The man had the heart attack on April 16 at around 6:30 a.m., about five minutes into the meeting.
“I think they called it a sudden death incident,” said Stan Okon, one of the employees involved in the incident. “The team jumped into action. I pulled the alarm and called 911. I found people trained as first responders. We got the AED (automated external defibrillator) out and did chest compressions.”
When the contractor went down, he had no pulse and had turned white. After the AED shocked him, the group of 11 individuals managed to get him breathing again in the roughly 10 minutes it took the paramedics to get there.
“He was dead, and I knew we had to do something,” said Shawn Bullington, one of the other employees there. “He was talking when they wheeled him out.”
In order to prepare for such an event, employees at P&G are given the option of undergoing CPR, or cardiopulmonary resuscitation training, involving a video and role playing.
“The whole thing went like it was supposed to,” Bullington said.
After that happened, officials at the company say the medic class P&G had immediately following ended up being the biggest they have had.
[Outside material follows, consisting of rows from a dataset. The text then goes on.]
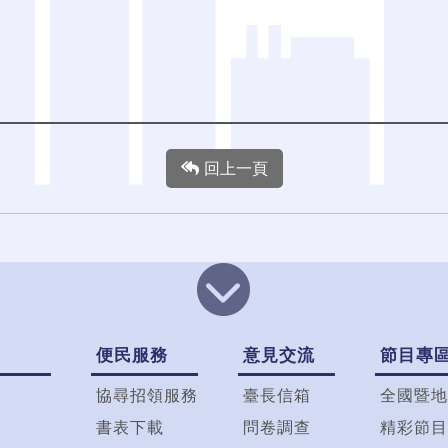
回上一頁
便民服務
意見交流
節目專
協尋招領服務
臺長信箱
全國暨地
書表下載
問卷調查
精彩節目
“We are really proud of these guys,” said Vince Falcione, external relations manager for the Albany plant. ” … It’s good to know we have folks who will volunteer.”
Even after doing the drills they do, it can be difficult to prepare for something like that to actually happen in the workplace.
“It was a real team effort,” Okon said. “I’ve seen it before in the military, but nothing close to that here.
“Thirty minutes earlier, he might not be alive. He was in the right place at the right time.”
Having been through the experience now, some members of that group now say they feel more confident in their abilities to help someone else.
“It changed my confidence outside of work,” said Jeff Freeman, one of the group. “It’s another thing to practice on a dummy … but now I know I can help a real person.”
At P&G, officials say, there are 20-30 AED units scattered through the premises with signs noting where the units are.
“(It helped me to learn to) pay more attention to where the equipment was at,” said Marvin McDonald, another member of the group. “That is probably the most important thing other than the people.”
Reflecting on the experience, Freeman took the opportunity to encourage something else in the interest of helping to save a life.
“I think we need to encourage folks to come out to get CPR training,” he said.
In the end, it made a big difference in the effort to save at least one life, even if the training doesn’t match up to the real thing.
“You can go through the training multiple times,” said Jeff Mitchell, one of the other employees. “What you can’t train for (is that real-life situation). It made a big difference.”
Officials at P&G say they have 146 trained medics on site, trained by the company’s nurses who work alongside each other to provide around-the-clock coverage for emergency responses.
“This is a voluntary program which employees take the time to help keep our site safe,” said Pam Snipes, owner of the medic program for P&G, said in an emailed statement. “It takes dedicated employees to participate/support this program during a critical event.”
An AED unit works by analyzing a person’s heart rhythm and, if necessary, delivering a shock. Information available from the American Red Cross shows that sudden cardiac arrest is one of the leading causes of death in the United States, with more than 350,000 people expected to suffer from it this year. For each minute defibrillation is delayed, the chance of survival is reduced approximately 10 percent, prompting a push to set up more AED stations so that even someone with no medical background can administer an effective treatment for restoring a regular heart rhythm.